Top of Given text
Most of us forget about how big things started small. It’s a good way to think about your family wealth, your business, or your investments.



Big successes are usually just small ideas that stayed alive long enough to grow.


Take Amazon. Before it was AWS cloud computing and same-day delivery, it was an online bookstore run out of a garage.


The launch of Marketplace was rocky, starting as Auctions, morphing into zShops, and finally succeeding as Marketplace. A narrow wedge. A simple promise. Then—only after it worked—everything else got layered on.


Or Netflix. It didn’t start by disrupting Hollywood with streaming. It started mailing DVDs—an unglamorous logistics business with a customer-friendly twist: no late fees. The technology came later. The habit came first. Or Airbnb.


It wasn’t born as a global travel platform. It was “air mattresses on the floor” for a conference weekend when hotels were full. A tiny solution to a specific problem—then they noticed the bigger pattern.


Small companies ─ even families ─ can think like this too. One of my business clients manufactured windows and doors. Shipping was treated as a cost—until they rethought the system.


They built software to identify the least expensive zone-to-zone carrier and used the savings to turn shipping into a profit center without raising prices.
Bottom of Given text
--- What to do ---
(a) According to the passage about small beginnings, what names did Amazon's Marketplace go by before it succeeded as Marketplace?
(b) For each statement, say whether it agrees with the passage about small beginnings. Answer yes or no and quote the deciding words.
(i) Amazon began as an online bookstore run out of a garage.
(ii) The window and door manufacturer raised its prices to make shipping a profit center.
(iii) Netflix began by mailing DVDs rather than by streaming.
Top of Dataset content
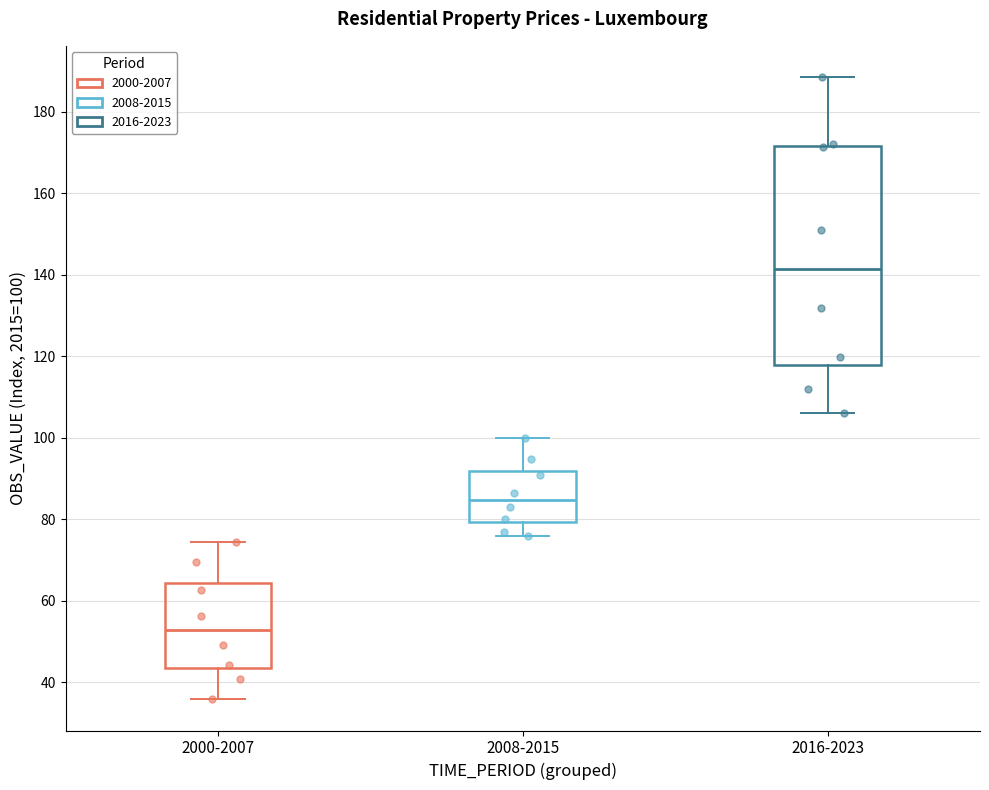

Which box's median line is the highest?

2016-2023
Bottom of Dataset content
--- Answers to the problems ---
(a) It started as Auctions and then became zShops.

(b)
(i) Yes: "it was an online bookstore run out of a garage."
(ii) No: "used the savings to turn shipping into a profit center without raising prices."
(iii) Yes: "It didn’t start by disrupting Hollywood with streaming. It started mailing DVDs"